**Work instructions**
For every line in the records below that holds "facility", make a copy.
───── Listed entries ─────
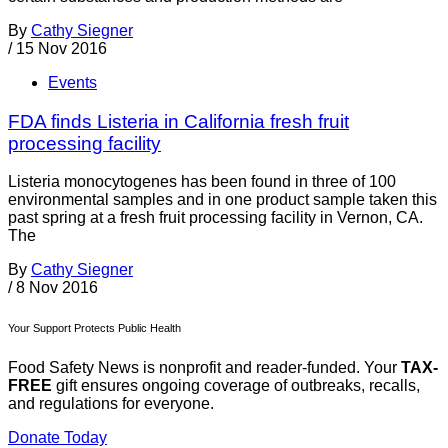
By
Cathy Siegner
/
15 Nov 2016
Events
FDA finds Listeria in California fresh fruit
processing facility
Listeria monocytogenes has been found in three of 100
environmental samples and in one product sample taken this
past spring at a fresh fruit processing facility in Vernon, CA.
The
By
Cathy Siegner
/
8 Nov 2016
Your Support Protects Public Health
Food Safety News is nonprofit and reader-funded. Your
TAX-
FREE
gift ensures ongoing coverage of outbreaks, recalls,
and regulations for everyone.
Donate Today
─────
**Result below**
processing facility
past spring at a fresh fruit processing facility in Vernon, CA.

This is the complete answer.